Texte présenté
_ _ _ _

Alors que les consorts Ab ne font état que d’une aide limitée à l’entretien tant intérieur qu’extérieur de l’immeuble indivis, il ne résulte pas des pièces produites aux débats que cette assistance ait permis d’enrichir la défunte, et par là-même sa succession, en lui faisant économiser le coût d’une prestation dispensée par des professionnels.
En outre, si la réalité de l’aide apportée par les consorts Ab à Mme Af veuve Ab dans l’entretien de l’immeuble indivis ne saurait être valablement contestée alors que celle-ci a été victime d’un accident cardio-vasculaire en 2003 et contrainte de résider dans une maison spécialisée, ils ne justifient pas que cette aide excède l’exercice de leur devoir moral d’assistance en sacrifiant leur vie professionnelle ou leurs loisirs du fait de l’assistance portée à leur mère.
En conséquence, les consorts Ab seront déboutés de leur demande à ce titre pour la période antérieure au 29 juin 2012, la décision entreprise étant confirmée sur ce point.

_ _ _ _

(Matériel provenant d'une source de données)
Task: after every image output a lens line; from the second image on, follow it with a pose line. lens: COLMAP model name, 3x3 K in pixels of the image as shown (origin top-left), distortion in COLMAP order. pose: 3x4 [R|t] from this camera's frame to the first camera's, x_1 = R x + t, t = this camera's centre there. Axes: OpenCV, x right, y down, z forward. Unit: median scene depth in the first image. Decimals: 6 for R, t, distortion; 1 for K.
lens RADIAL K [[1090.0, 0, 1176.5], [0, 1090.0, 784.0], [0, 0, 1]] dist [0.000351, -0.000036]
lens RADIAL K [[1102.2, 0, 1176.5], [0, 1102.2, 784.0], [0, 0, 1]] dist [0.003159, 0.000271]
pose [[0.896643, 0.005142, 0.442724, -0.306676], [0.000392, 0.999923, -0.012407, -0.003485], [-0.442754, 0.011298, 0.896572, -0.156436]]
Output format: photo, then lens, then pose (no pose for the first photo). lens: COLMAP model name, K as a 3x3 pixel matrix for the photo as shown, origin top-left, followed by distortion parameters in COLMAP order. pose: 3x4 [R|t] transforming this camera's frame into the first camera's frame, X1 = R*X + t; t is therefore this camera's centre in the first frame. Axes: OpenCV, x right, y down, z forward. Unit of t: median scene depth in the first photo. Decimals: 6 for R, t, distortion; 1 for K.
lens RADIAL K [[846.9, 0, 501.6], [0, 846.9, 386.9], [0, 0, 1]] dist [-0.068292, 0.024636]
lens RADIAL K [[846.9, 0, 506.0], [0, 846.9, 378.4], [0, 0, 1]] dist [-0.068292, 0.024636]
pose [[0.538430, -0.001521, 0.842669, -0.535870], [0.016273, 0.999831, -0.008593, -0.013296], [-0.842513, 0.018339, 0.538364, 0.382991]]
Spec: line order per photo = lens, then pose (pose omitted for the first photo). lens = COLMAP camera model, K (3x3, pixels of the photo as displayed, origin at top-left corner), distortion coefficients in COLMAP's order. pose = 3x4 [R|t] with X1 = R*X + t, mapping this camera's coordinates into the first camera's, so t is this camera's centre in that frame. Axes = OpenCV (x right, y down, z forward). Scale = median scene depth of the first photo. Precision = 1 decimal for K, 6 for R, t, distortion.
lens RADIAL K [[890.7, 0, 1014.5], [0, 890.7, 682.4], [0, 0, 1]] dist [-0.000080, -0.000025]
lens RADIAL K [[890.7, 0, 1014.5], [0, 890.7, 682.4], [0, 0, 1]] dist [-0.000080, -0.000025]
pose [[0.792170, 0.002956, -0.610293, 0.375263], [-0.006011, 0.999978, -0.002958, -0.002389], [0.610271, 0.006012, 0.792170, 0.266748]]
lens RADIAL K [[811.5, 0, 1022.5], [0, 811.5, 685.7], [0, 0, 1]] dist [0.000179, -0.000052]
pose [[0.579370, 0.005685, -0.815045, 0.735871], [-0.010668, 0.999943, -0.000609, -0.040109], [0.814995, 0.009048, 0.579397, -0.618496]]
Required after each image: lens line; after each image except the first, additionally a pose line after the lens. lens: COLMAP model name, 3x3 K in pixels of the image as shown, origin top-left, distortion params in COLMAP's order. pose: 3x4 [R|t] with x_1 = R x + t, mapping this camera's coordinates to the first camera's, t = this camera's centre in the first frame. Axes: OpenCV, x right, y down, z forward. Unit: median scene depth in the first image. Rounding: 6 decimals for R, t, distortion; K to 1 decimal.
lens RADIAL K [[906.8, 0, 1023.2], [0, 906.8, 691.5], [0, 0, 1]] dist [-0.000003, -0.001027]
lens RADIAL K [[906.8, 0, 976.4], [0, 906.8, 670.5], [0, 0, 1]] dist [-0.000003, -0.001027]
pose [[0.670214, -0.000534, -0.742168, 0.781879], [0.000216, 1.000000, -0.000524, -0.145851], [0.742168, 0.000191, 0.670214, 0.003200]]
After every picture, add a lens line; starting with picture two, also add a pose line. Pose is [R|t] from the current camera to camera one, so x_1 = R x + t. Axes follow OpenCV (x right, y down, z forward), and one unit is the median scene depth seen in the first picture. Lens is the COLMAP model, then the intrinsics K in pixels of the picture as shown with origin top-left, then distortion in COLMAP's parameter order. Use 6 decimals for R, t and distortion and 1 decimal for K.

_ _ _ _

Liste des tâches
a. Recopiez le passage de la décision sur l'aide des consorts Ab, en commençant à « Alors que les » et en terminant à « à leur mère. ».
b. Poursuivez l'extrait de décision sur la demande des consorts Ab à partir de sa dernière phrase.

Réponses aux tâches
a.
Alors que les consorts Ab ne font état que d’une aide limitée à l’entretien tant intérieur qu’extérieur de l’immeuble indivis, il ne résulte pas des pièces produites aux débats que cette assistance ait permis d’enrichir la défunte, et par là-même sa succession, en lui faisant économiser le coût d’une prestation dispensée par des professionnels.
En outre, si la réalité de l’aide apportée par les consorts Ab à Mme Af veuve Ab dans l’entretien de l’immeuble indivis ne saurait être valablement contestée alors que celle-ci a été victime d’un accident cardio-vasculaire en 2003 et contrainte de résider dans une maison spécialisée, ils ne justifient pas que cette aide excède l’exercice de leur devoir moral d’assistance en sacrifiant leur vie professionnelle ou leurs loisirs du fait de l’assistance portée à leur mère.

b.
Concernant la période postérieure au décès de Mme Af veuve Ab, c’est par des motifs pertinents que la cour adopte que le premier juge a relevé que les consorts Ab ne faisant état que de simples travaux d’entretien, ces derniers n’ouvrant pas droit à créance sur le fondement de l’article 815-13 du code civil mais à indemnité sur le fondement de l’article 815-12 du même code, cette activité consistant à maintenir cet immeuble en bon état d’entretien entre le mois de juillet 2012 et le 29 décembre 2015 en tondant régulièrement la pelouse et nettoyant le jardin et la maison avant la vente, justifie de leur allouer la somme de 1 000 euros à chacun qui devra être reintégrée dans leurs comptes d’administration respectifs. »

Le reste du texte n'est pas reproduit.